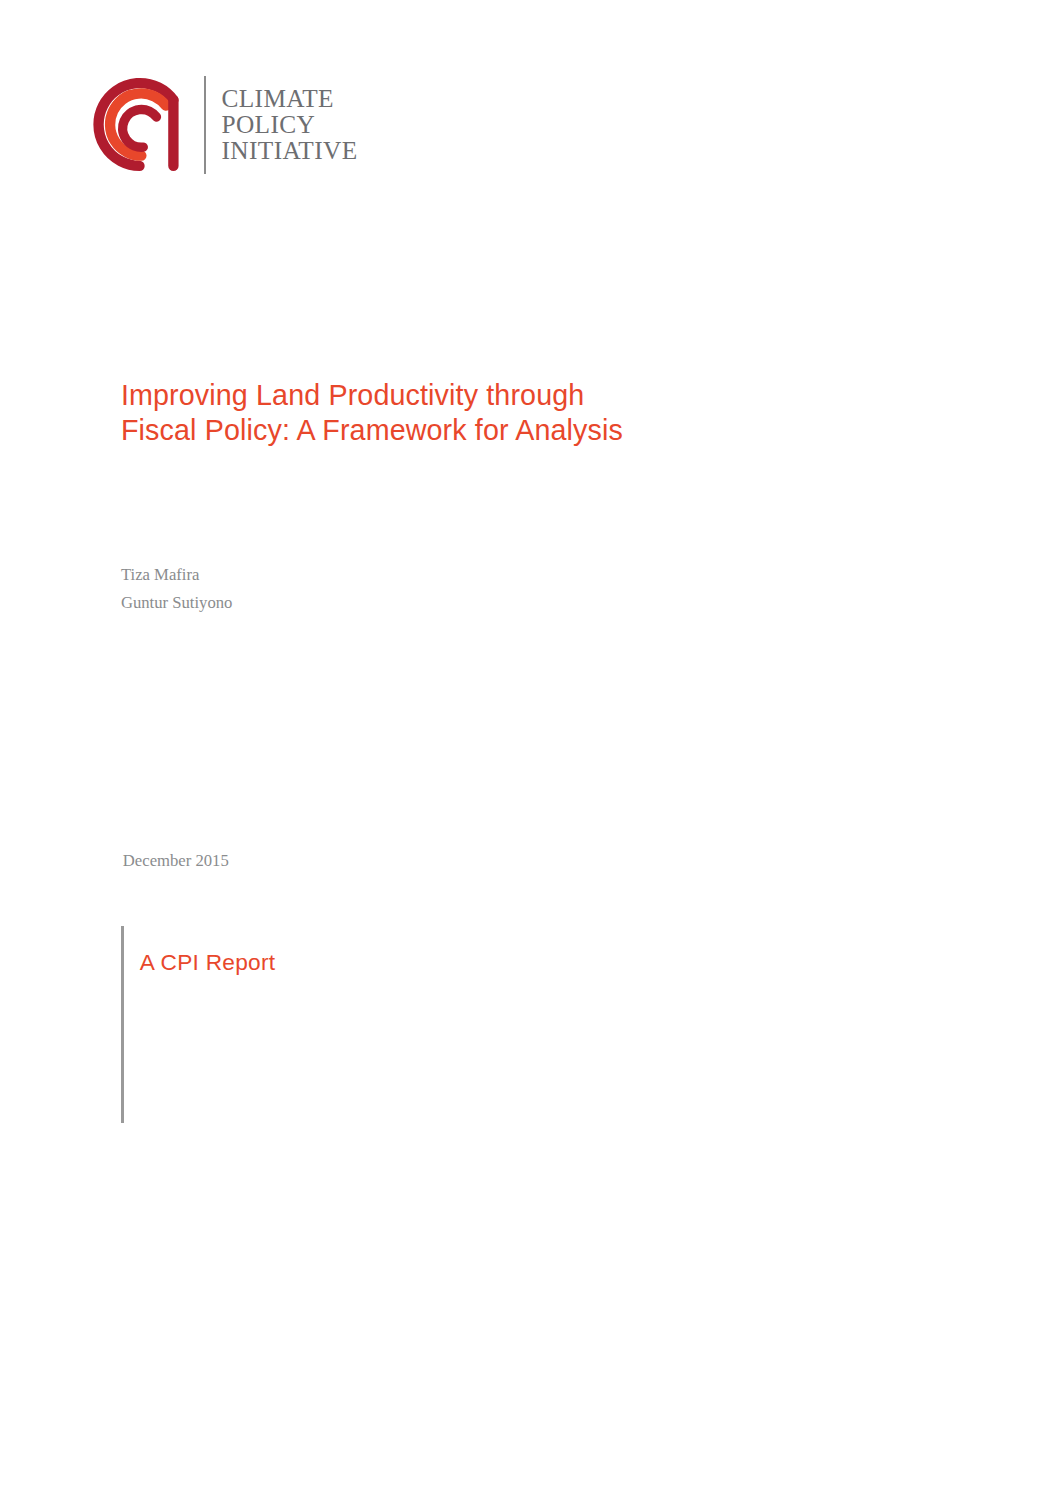CLIMATE
POLICY
INITIATIVE
Improving Land Productivity through
Fiscal Policy: A Framework for Analysis
Tiza Mafira
Guntur Sutiyono
December 2015
A CPI Report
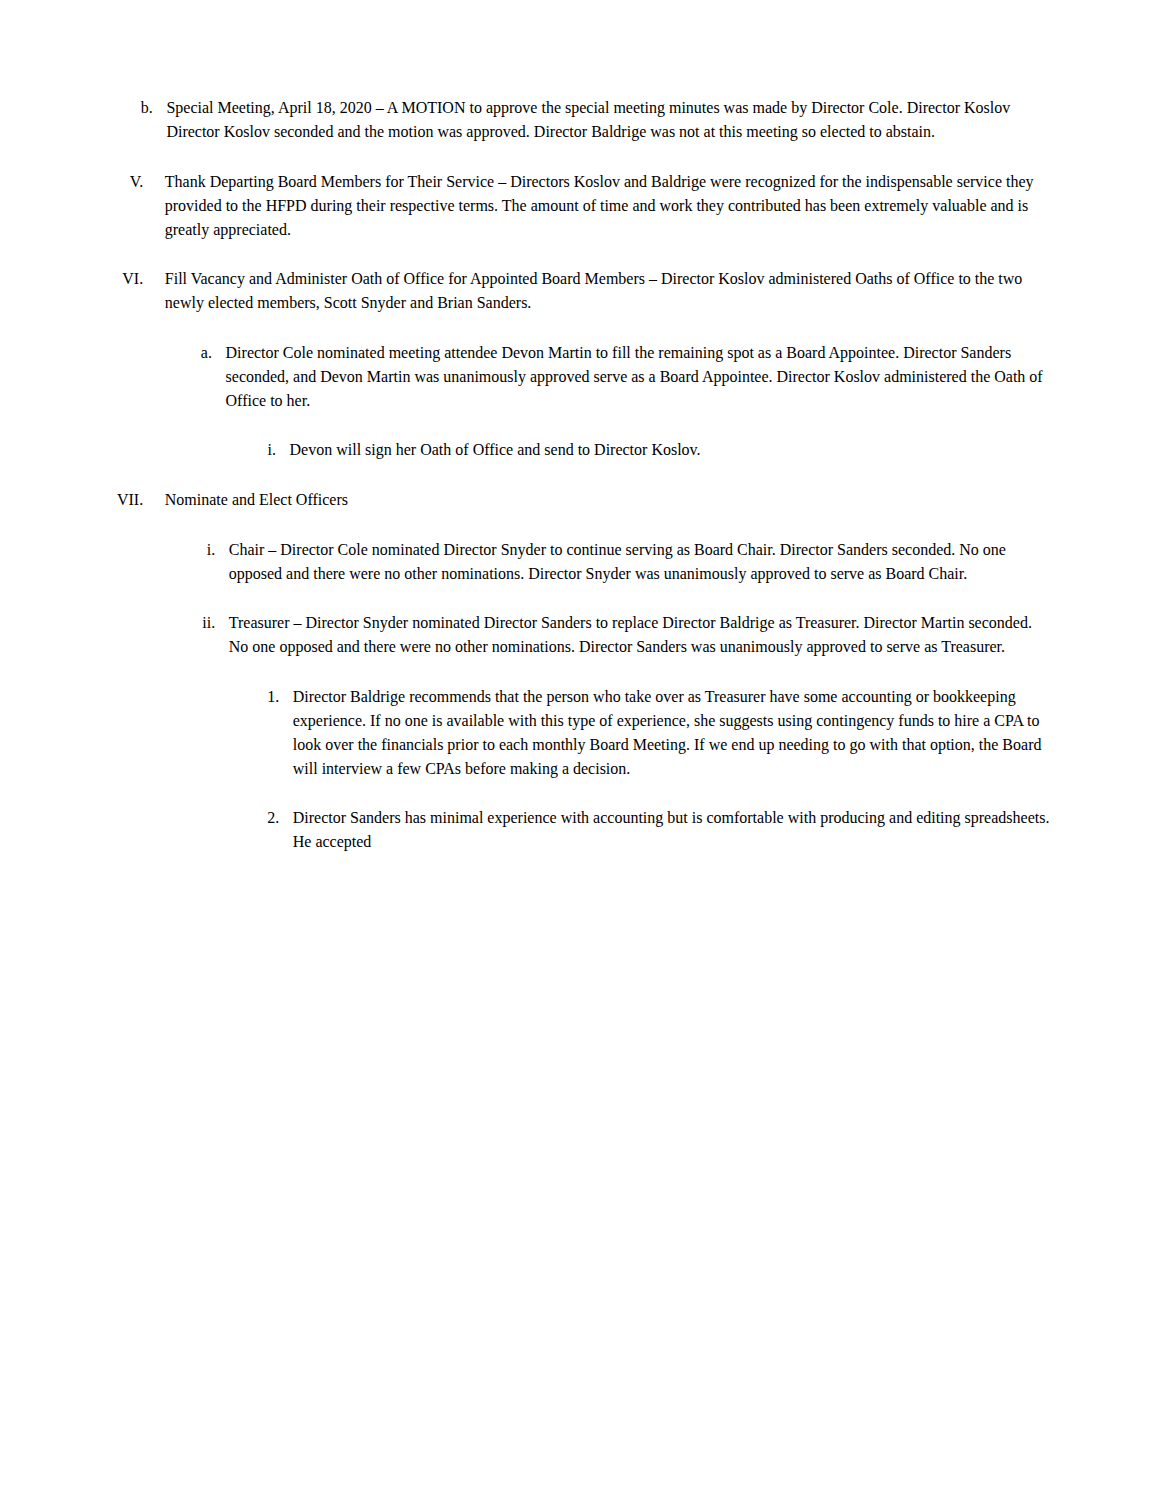Special Meeting, April 18, 2020 – A MOTION to approve the special meeting minutes was made by Director Cole. Director Koslov Director Koslov seconded and the motion was approved. Director Baldrige was not at this meeting so elected to abstain.
Thank Departing Board Members for Their Service – Directors Koslov and Baldrige were recognized for the indispensable service they provided to the HFPD during their respective terms. The amount of time and work they contributed has been extremely valuable and is greatly appreciated.
Fill Vacancy and Administer Oath of Office for Appointed Board Members – Director Koslov administered Oaths of Office to the two newly elected members, Scott Snyder and Brian Sanders.
Director Cole nominated meeting attendee Devon Martin to fill the remaining spot as a Board Appointee. Director Sanders seconded, and Devon Martin was unanimously approved serve as a Board Appointee. Director Koslov administered the Oath of Office to her.
Devon will sign her Oath of Office and send to Director Koslov.
Nominate and Elect Officers
Chair – Director Cole nominated Director Snyder to continue serving as Board Chair. Director Sanders seconded. No one opposed and there were no other nominations. Director Snyder was unanimously approved to serve as Board Chair.
Treasurer – Director Snyder nominated Director Sanders to replace Director Baldrige as Treasurer. Director Martin seconded. No one opposed and there were no other nominations. Director Sanders was unanimously approved to serve as Treasurer.
Director Baldrige recommends that the person who take over as Treasurer have some accounting or bookkeeping experience. If no one is available with this type of experience, she suggests using contingency funds to hire a CPA to look over the financials prior to each monthly Board Meeting. If we end up needing to go with that option, the Board will interview a few CPAs before making a decision.
Director Sanders has minimal experience with accounting but is comfortable with producing and editing spreadsheets. He accepted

—————

*WORK TO BE COMPLETED*: Could you copy every line in the records that holds "Members"?

*ANSWER BOX*:
Thank Departing Board Members for Their Service – Directors Koslov and Baldrige were recognized for the indispensable service they provided to the HFPD during their respective terms. The amount of time and work they contributed has been extremely valuable and is greatly appreciated.
Fill Vacancy and Administer Oath of Office for Appointed Board Members – Director Koslov administered Oaths of Office to the two newly elected members, Scott Snyder and Brian Sanders.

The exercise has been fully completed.